Oui ! En fait, nous avons suivi de très près tout ce qui se faisait, nous pouvons vous dire que les enseignants et les parents d’élèves sont bien représentés dans le dispositif. Ils ont participé aux réunions et adhèrent fortement à cette reprise. Le G7 et la FENAPES ont fait des communications autour de ça d’ailleurs. Il reste juste à souhaiter que toutes les mesures sanitaires soient prises et que les collègues et les élèves respectent strictement les gestes barrières. A cet effet d’ailleurs, le Ministère de l’Education nationale, avec l’appui de l’UNESCO, est en train de produire une quantité suffisante de gel alcoolique ; le ministre en a réceptionné plus de 3 000 litres déjà.

On va parler droits humains qui vous intéressent, puisque vous êtes à l’Unesco où vous vous occupez de cela. On note beaucoup de violences faites aux femmes et aux enfants ces derniers temps. Je pense à Bineta Camara et tant d’autres. Quelle lecture en faites-vous ?

Dans les missions du RFEEEG, la défense des droits humains figure en bonne place. C’est pourquoi nous sommes très engagés dans la lutte contre les violences faites aux femmes et aux filles car elles représentent la couche la plus vulnérable. Les violences sont physiques, sexuelles, verbales, psychologiques et économiques. Et ces violences sont liées à leur condition féminine et ne prennent sens que lorsqu’elles sont replacées dans un contexte plus large d’inégalités entre les hommes et les femmes. En d’autres termes, cela veut dire que pour juguler les différentes formes de violences exercées sur les femmes et les filles, il faut d’abord se pencher sur la problématique de leur vulnérabilité. C’est pourquoi à la suite du meurtre de Bineta Camara en mai 2019 à Tambacounda, des centaines de personnes avaient manifesté pour dire non, «dafa doy !», plus jamais ça. Et cela avait suscité une forte mobilisation de tous, entraînant le durcissement des sanctions avec la criminalisation du viol qui est quand même une grande victoire pour les femmes. Elles se sentent ainsi bien protégées par le président de la République. Maintenant, il faut savoir qu’au Sénégal, nous avons un problème de statistiques fiables en ce qui concerne les violentes exercées sur la gent féminine. Cela s’explique en partie par le Maslaha ou stratégie sociale d’étouffement qui débouche sur la non-dénonciation des abus sexuels ou autres sur les femmes et les filles. S’y ajoute la honte qu’éprouvent certaines à dévoiler leur intimité devant un tribunal quand bien même cette intimité a été violée par une tierce personne et souvent dans des conditions effroyables. Mais de manière générale, il faut noter que les violences ne cessent d’augmenter. Entre janvier 2019 et mars 2020, pas moins de 21 femmes ont été tuées au Sénégal. C’est énorme !
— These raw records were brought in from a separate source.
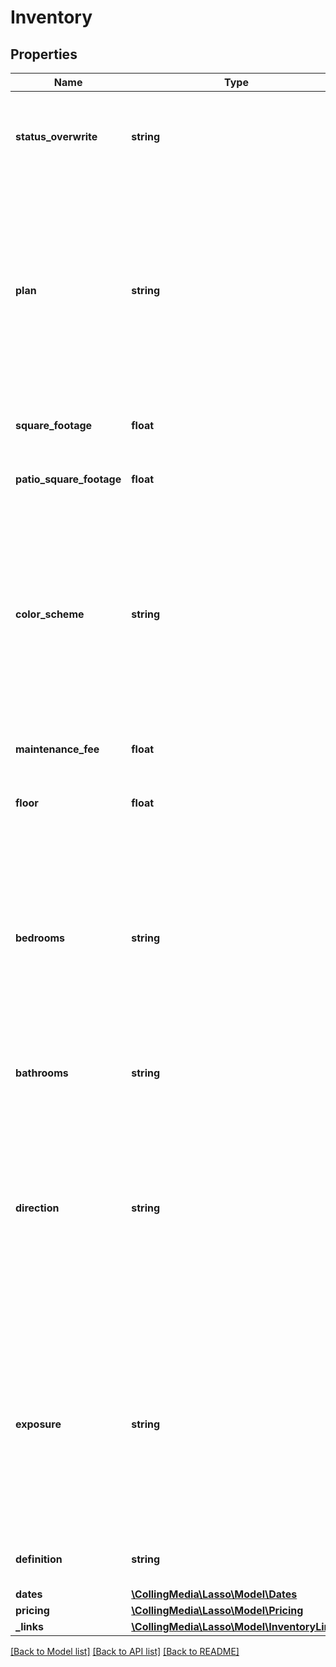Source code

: # Inventory

## Properties
Name | Type | Description | Notes
------------ | ------------- | ------------- | -------------
**status_overwrite** | **string** | Current status of inventory. Will default to existing value if not provided. | [optional] 
**plan** | **string** | This field has to be set up in Lasso. It is matched to an existing option via the name. If no existing option is found, a new one is created. Will default to existing value if not provided. | [optional] 
**square_footage** | **float** | Will default to existing value if not provided. | [optional] 
**patio_square_footage** | **float** | Will default to existing value if not provided. | [optional] 
**color_scheme** | **string** | This field has to be set up in Lasso. It is matched to an existing option via the name. If no existing option is found, a new one is created. Will default to existing value if not provided. | [optional] 
**maintenance_fee** | **float** | Will default to existing value if not provided. | [optional] 
**floor** | **float** | Will default to existing value if not provided. | [optional] 
**bedrooms** | **string** | This field has to be set up in Lasso. It is matched to an existing option via the name. If no existing option is found, a new one is created. Will default to existing value if not provided. | [optional] 
**bathrooms** | **string** | Will default to existing value if not provided. | [optional] 
**direction** | **string** | This field has to be set up in Lasso. It is matched to an existing option via the name. If no existing option is found, a new one is created. Will default to existing value if not provided. | [optional] 
**exposure** | **string** | This field has to be set up in Lasso. It is matched to an existing option via the name. If no existing option is found, a new one is created. Will default to existing value if not provided. | [optional] 
**definition** | **string** | Will default to existing value if not provided. | [optional] 
**dates** | [**\CollingMedia\Lasso\Model\Dates**](Dates.md) |  | [optional] 
**pricing** | [**\CollingMedia\Lasso\Model\Pricing**](Pricing.md) |  | [optional] 
**_links** | [**\CollingMedia\Lasso\Model\InventoryLinks**](InventoryLinks.md) |  | [optional] 

[[Back to Model list]](../README.md#documentation-for-models) [[Back to API list]](../README.md#documentation-for-api-endpoints) [[Back to README]](../README.md)


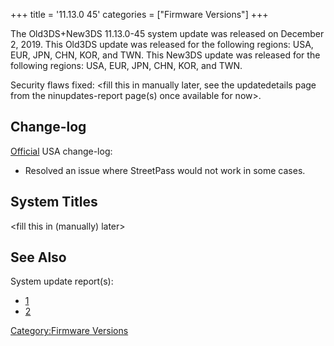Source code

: +++
title = '11.13.0 45'
categories = ["Firmware Versions"]
+++

The Old3DS+New3DS 11.13.0-45 system update was released on December 2,
2019. This Old3DS update was released for the following regions: USA,
EUR, JPN, CHN, KOR, and TWN. This New3DS update was released for the
following regions: USA, EUR, JPN, CHN, KOR, and TWN.

Security flaws fixed: \<fill this in manually later, see the
updatedetails page from the ninupdates-report page(s) once available for
now\>.

## Change-log

[Official](https://en-americas-support.nintendo.com/app/answers/detail/a_id/667/p/430/c/267)
USA change-log:

- Resolved an issue where StreetPass would not work in some cases.

## System Titles

\<fill this in (manually) later\>

## See Also

System update report(s):

- [1](https://yls8.mtheall.com/ninupdates/reports.php?date=12-02-19_07-00-36&sys=ctr)
- [2](https://yls8.mtheall.com/ninupdates/reports.php?date=12-02-19_07-00-40&sys=ktr)

[Category:Firmware Versions](Category:Firmware_Versions "wikilink")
Que dites-vous des violences faites aux hommes aussi ?

Bon ! Il faut reconnaître que c’est un sujet peu connu mais de plus en plus perceptible, qui aurait prêté à rire si ce n’était le caractère pathétique de la chose puisque d’ordinaire, ce sont les femmes qui sont violentées. Lorsque l’on parle de violences, souvent les plus touchées sont les femmes mais c’est un phénomène qui est réel et cela prouve que ce sont toutes les formes de violences qui doivent être éradiquées.
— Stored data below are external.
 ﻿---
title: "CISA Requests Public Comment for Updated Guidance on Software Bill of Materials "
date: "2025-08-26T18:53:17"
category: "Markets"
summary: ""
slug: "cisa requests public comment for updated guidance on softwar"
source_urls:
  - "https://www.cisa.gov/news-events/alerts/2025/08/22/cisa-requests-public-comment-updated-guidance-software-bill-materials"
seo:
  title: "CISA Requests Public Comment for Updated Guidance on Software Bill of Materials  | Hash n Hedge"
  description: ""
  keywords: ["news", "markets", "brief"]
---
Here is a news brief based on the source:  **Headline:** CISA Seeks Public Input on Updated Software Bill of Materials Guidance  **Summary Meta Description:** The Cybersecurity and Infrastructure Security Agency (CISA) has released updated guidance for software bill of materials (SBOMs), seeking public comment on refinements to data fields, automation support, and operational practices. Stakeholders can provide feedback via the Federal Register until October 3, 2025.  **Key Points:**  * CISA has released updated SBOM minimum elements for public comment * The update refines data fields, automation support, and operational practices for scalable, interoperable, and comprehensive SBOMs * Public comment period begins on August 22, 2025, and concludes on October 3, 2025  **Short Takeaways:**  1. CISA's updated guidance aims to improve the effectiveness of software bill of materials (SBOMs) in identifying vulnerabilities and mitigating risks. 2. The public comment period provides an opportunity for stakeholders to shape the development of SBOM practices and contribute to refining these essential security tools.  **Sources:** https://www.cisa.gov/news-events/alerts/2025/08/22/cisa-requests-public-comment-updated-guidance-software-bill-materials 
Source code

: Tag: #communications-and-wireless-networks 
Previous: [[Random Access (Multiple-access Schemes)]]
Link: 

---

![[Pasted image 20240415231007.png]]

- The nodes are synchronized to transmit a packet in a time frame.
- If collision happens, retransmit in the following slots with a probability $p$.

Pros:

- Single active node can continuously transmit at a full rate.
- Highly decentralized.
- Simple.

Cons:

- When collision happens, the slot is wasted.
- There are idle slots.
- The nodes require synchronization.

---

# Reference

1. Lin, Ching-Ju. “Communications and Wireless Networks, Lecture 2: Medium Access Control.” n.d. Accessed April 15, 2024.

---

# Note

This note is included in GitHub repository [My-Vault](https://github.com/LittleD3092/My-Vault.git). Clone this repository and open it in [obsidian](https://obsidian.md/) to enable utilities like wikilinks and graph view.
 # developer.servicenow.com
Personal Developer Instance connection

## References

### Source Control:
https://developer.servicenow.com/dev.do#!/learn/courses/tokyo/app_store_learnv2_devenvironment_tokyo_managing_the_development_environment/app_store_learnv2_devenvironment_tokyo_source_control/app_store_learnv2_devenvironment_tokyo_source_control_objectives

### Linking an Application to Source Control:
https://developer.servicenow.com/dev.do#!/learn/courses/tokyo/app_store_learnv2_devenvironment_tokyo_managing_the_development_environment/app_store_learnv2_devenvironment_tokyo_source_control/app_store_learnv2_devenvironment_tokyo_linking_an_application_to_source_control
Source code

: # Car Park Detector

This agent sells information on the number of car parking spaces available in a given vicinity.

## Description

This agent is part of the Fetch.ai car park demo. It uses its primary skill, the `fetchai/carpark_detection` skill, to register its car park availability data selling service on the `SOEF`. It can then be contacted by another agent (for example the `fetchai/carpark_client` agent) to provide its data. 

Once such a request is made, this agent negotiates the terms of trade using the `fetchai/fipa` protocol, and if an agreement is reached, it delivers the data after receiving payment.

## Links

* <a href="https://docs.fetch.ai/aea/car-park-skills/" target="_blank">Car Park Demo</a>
Vous êtes aussi membre de l’Apr où on vous avait cité parmi les successeurs de Youssou Touré à la tête du réseau des enseignants. Etes-vous toujours candidate ?
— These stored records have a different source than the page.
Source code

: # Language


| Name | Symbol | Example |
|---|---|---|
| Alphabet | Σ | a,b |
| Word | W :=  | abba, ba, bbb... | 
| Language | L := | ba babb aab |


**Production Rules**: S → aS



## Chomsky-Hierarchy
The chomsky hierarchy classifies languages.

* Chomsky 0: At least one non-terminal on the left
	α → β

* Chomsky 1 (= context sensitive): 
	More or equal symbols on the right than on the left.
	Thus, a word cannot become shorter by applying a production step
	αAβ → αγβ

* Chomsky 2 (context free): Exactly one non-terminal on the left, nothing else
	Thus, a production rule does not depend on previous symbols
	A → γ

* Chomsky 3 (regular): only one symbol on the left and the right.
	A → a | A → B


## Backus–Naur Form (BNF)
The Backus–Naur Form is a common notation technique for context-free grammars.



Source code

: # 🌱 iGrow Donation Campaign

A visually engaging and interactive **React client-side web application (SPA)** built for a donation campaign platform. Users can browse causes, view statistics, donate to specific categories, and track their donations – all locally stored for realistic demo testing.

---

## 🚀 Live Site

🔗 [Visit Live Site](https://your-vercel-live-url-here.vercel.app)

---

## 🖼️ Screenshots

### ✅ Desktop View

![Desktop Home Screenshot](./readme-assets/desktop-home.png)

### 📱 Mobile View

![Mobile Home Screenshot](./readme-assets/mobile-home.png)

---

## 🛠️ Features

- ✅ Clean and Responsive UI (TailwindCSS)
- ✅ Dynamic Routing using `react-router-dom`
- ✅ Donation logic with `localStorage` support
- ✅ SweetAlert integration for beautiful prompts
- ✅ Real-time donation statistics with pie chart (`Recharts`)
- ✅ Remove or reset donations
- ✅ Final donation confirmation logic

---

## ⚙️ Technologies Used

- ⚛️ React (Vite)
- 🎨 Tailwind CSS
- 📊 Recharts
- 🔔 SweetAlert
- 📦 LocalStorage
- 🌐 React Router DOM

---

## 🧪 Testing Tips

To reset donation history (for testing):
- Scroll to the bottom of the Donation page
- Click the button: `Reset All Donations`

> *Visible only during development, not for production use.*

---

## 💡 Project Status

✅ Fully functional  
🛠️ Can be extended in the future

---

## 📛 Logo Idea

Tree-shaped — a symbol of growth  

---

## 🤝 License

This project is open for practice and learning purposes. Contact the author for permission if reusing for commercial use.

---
Je suis enseignante de formation et très active dans le système éducatif et dans mon parti l’Apr. C’est normal que certains me proposent à ce poste mais sachez que nous avons un président à la tête de notre formation politique et que c’est lui qui nomme les coordonnateurs et coordonnatrices des structures, ses choix sont les miens.